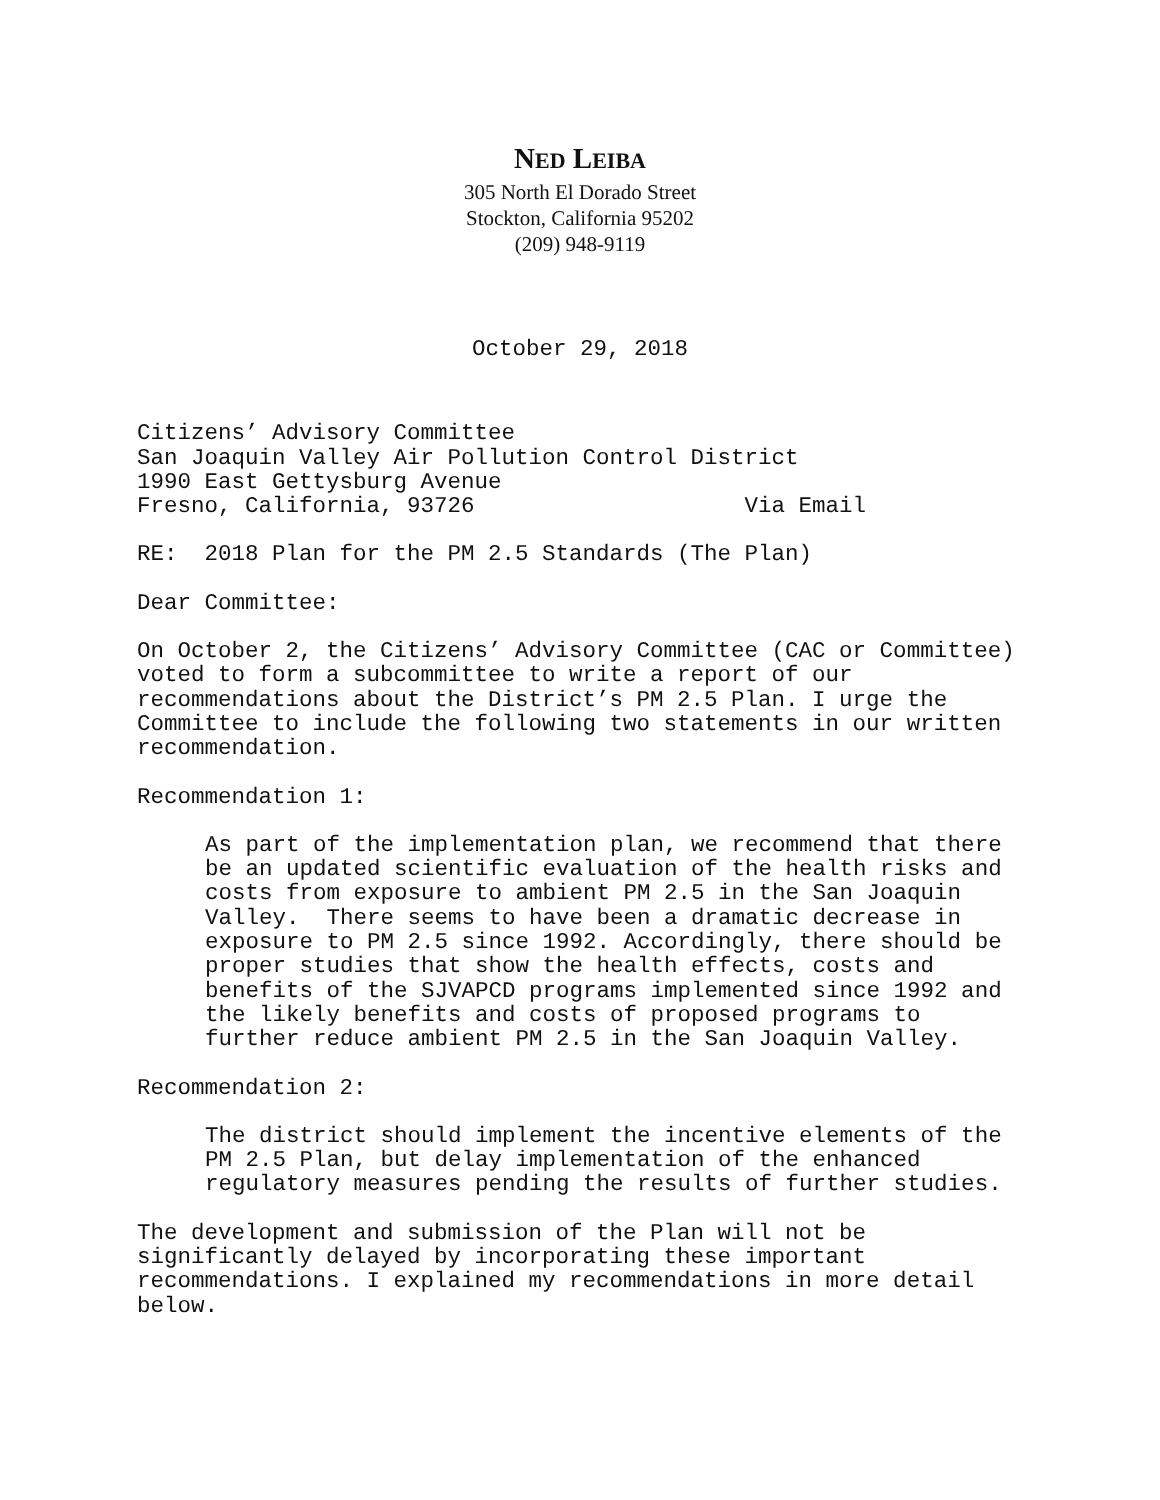NED LEIBA
305 North El Dorado Street
Stockton, California 95202
(209) 948-9119
October 29, 2018
Citizens’ Advisory Committee San Joaquin Valley Air Pollution Control District 1990 East Gettysburg Avenue Fresno, California, 93726 Via Email
RE: 2018 Plan for the PM 2.5 Standards (The Plan)
Dear Committee:
On October 2, the Citizens’ Advisory Committee (CAC or Committee) voted to form a subcommittee to write a report of our recommendations about the District’s PM 2.5 Plan. I urge the Committee to include the following two statements in our written recommendation.
Recommendation 1:
As part of the implementation plan, we recommend that there be an updated scientific evaluation of the health risks and costs from exposure to ambient PM 2.5 in the San Joaquin Valley. There seems to have been a dramatic decrease in exposure to PM 2.5 since 1992. Accordingly, there should be proper studies that show the health effects, costs and benefits of the SJVAPCD programs implemented since 1992 and the likely benefits and costs of proposed programs to further reduce ambient PM 2.5 in the San Joaquin Valley.
Recommendation 2:
The district should implement the incentive elements of the PM 2.5 Plan, but delay implementation of the enhanced regulatory measures pending the results of further studies.
The development and submission of the Plan will not be significantly delayed by incorporating these important recommendations. I explained my recommendations in more detail below.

== == ==

#### Exercise prompt:
The answer must be every line from the records above that contains the word "California", copied in full.

#### Your response:
Stockton, California 95202
Citizens’ Advisory Committee San Joaquin Valley Air Pollution Control District 1990 East Gettysburg Avenue Fresno, California, 93726 Via Email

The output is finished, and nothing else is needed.